## [TEXTE SOURCE]
----------------------------------------

Victimes de la Première Guerre mondiale – une Somme de vies brisées par 14 18.
Né le 22 mai 1892, Michel GARDEZ est le fils d’Aster et de Léontine.
Le père de Michel se prénomme Raymond, mais tout le monde dans la commune l’appelle Aster. Il est peintre en bâtiment. Léontine est originaire de Cavillon, petit village agricole proche de Picquigny et situé à une quinzaine de kilomètres de Fontaine. S’ils se sont mariés comme le veut la coutume dans le village de la mariée, c’est à Fontaine-sur-Somme, d’où est originaire Aster, qu’ils se sont installés. Michel est leur premier enfant.

La famille GARDEZ habite Rue de Vieulaines à Fontaine-sur-Somme, route de grande circulation qui longe le fleuve Somme sur sa rive gauche entre Abbeville et Amiens.

----------------------------------------

Enregistrements issus d'un jeu de données
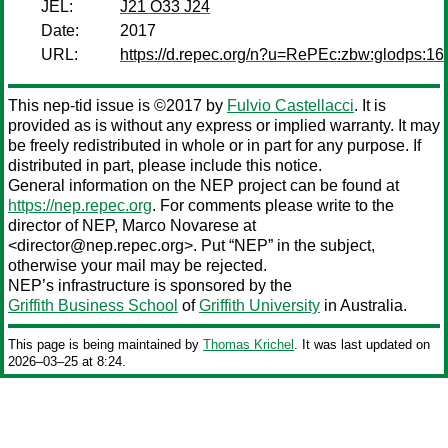
JEL:
J21 O33 J24
Date:
2017
URL:
https://d.repec.org/n?u=RePEc:zbw:glodps:16
This nep-tid issue is ©2017 by
Fulvio Castellacci
. It is
provided as is without any express or implied warranty. It may
be freely redistributed in whole or in part for any purpose. If
distributed in part, please include this notice.
General information on the NEP project can be found at
https://nep.repec.org
. For comments please write to the
director of NEP,
Marco Novarese
at
<director@nep.repec.org>. Put “NEP” in the subject,
otherwise your mail may be rejected.
NEP’s infrastructure is sponsored by the
Griffith Business School
of
Griffith University
in Australia.
This page is being maintained by
Thomas Krichel
. It was last updated on
2026‒03‒25 at 8:24.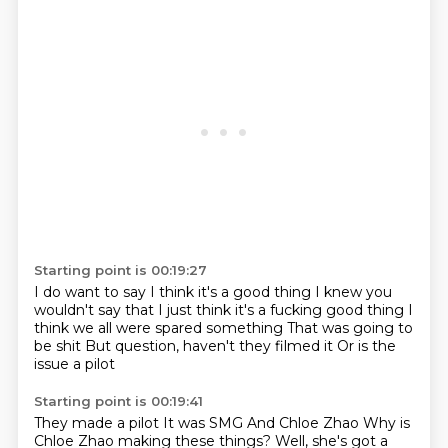
Starting point is 00:19:27
I do want to say
I think it's a good thing
I knew you
wouldn't say that
I just think it's a fucking good thing
I
think we all were spared something
That was going to
be shit
But question, haven't they filmed it
Or is the
issue a pilot
Starting point is 00:19:41
They made a pilot
It was SMG
And Chloe Zhao
Why is
Chloe Zhao making these things?
Well, she's got a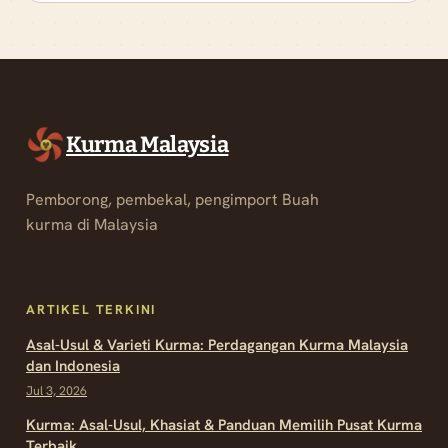
Kurma Malaysia
Pemborong, pembekal, pengimport Buah
kurma di Malaysia
ARTIKEL TERKINI
Asal-Usul & Varieti Kurma: Perdagangan Kurma Malaysia
dan Indonesia
Jul 3, 2026
Kurma: Asal-Usul, Khasiat & Panduan Memilih Pusat Kurma
Terbaik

----------------------------------------

## [À FAIRE]
(a) Pour chacune des affirmations suivantes, dites si elle concorde avec le texte source : (i) Michel GARDEZ est né en 1892 ; (ii) le père de Michel est menuisier ; (iii) Léontine est originaire de Fontaine-sur-Somme. Répondez par oui ou non, en citant à chaque fois les mots décisifs du texte source.
(b) D'après le texte source, dans quelle rue habite la famille GARDEZ ?
(c) Mettez à jour tout le passage du texte source allant de « Né le 22 mai » jusqu'à « Abbeville et Amiens. », en remplaçant « Léontine » par « Léonie ».

## [RÉPONSES PAR NUMÉRO]
(a)
(i) Oui : « Né le 22 mai 1892, Michel GARDEZ est le fils d’Aster et de Léontine. »
(ii) Non : « Il est peintre en bâtiment. »
(iii) Non : « Léontine est originaire de Cavillon »

(b) Rue de Vieulaines, à Fontaine-sur-Somme.

(c)
Né le 22 mai 1892, Michel GARDEZ est le fils d’Aster et de Léonie.
Le père de Michel se prénomme Raymond, mais tout le monde dans la commune l’appelle Aster. Il est peintre en bâtiment. Léonie est originaire de Cavillon, petit village agricole proche de Picquigny et situé à une quinzaine de kilomètres de Fontaine. S’ils se sont mariés comme le veut la coutume dans le village de la mariée, c’est à Fontaine-sur-Somme, d’où est originaire Aster, qu’ils se sont installés. Michel est leur premier enfant.

La famille GARDEZ habite Rue de Vieulaines à Fontaine-sur-Somme, route de grande circulation qui longe le fleuve Somme sur sa rive gauche entre Abbeville et Amiens.